I share my experience not because it’s extreme—precisely the opposite. This is what happened to a healthy 33-year-old with health insurance, a job that lets him work from home, who doesn’t have any underlying conditions or significant anxiety, and whose privileges make it easier to navigate the healthcare system than most. But just like you can’t necessarily predict how your body will react to COVID, I learned you also can’t predict how your body will react to the fear and stress of potential exposure.

It would be easy to look at this experience and think, “Look, I took all these precautions around Thanksgiving, which kept me safe even though someone I shared the meal with had COVID.”

But that’s not the feeling I’m left with. Instead, I spent the last week filled with dread, terrified that I’d passed along the virus to the couple of people I’d seen at a distance since Thanksgiving including a former INDY Week colleague and a couple with a newborn baby. (I called these folks immediately after learning I might’ve been exposed.)  The physical manifestation of my stress and anxiety luckily isn’t something I’d experienced before and I’m not keen to repeat it.

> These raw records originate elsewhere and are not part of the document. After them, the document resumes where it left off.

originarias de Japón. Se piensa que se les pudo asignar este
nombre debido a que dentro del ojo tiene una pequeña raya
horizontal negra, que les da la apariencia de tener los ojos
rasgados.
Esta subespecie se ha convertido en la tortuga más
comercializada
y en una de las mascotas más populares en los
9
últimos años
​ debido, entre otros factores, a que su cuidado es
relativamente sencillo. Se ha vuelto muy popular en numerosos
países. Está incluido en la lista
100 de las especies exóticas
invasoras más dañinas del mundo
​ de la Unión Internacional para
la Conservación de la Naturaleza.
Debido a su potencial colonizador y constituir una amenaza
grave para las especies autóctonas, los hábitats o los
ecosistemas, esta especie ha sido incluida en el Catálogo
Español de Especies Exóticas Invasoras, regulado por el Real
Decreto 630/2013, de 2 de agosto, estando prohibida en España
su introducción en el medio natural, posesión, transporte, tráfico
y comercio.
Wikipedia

While I’m grateful that our efforts are likely the reason we narrowly avoided COVID, I don’t feel emboldened. Instead, I want to further retreat into my apartment. To see nobody at all. To cling more tightly to my health and be more grateful that my loved ones are okay.

I’m not here to preach an abstinence-only approach to social interactions. The reality is, I’ll continue to occasionally see friends and family. But those visits are going to come with added precautions.

We’ve canceled our plans for quarantining, testing, and indoor visits for Christmas. That’s not an easy call for my wife, who, like her mother, is practically a Christmas elf. There are just too many “what ifs.” What if my mother-in-law’s boyfriend doesn’t actually have COVID, and we give it to him? What if the virus is still hanging in the air of their townhome in a few weeks from now? And what if the anxiety about potentially exposing ourselves and others brings back our chest pains worse than before?

For us, it isn’t worth it. We’ll pick out and drop off a tree for them and we’ll find a way to exchange gifts at a distance. But 3,000 people died of COVID in the United States yesterday, a higher single-day death toll than 9/11 or D-Day. Our family seems to be walking away from the last couple of weeks affected but relatively unscathed. We want to keep it that way.

This Thanksgiving made us immensely grateful for our health, and for our loved ones. We already felt that way after a hellish year, where COVID-19 has landed several family members across various states in the hospital (all of whom, fortunately, emerged on the other side). But this has been a wake-up call. As we Zoom with my family for Hanukkah and plan for Christmas unlike any other with my wife’s family, we’re not mourning the normalcy this pandemic has taken from us—we’re rejoicing in just how lucky we really are.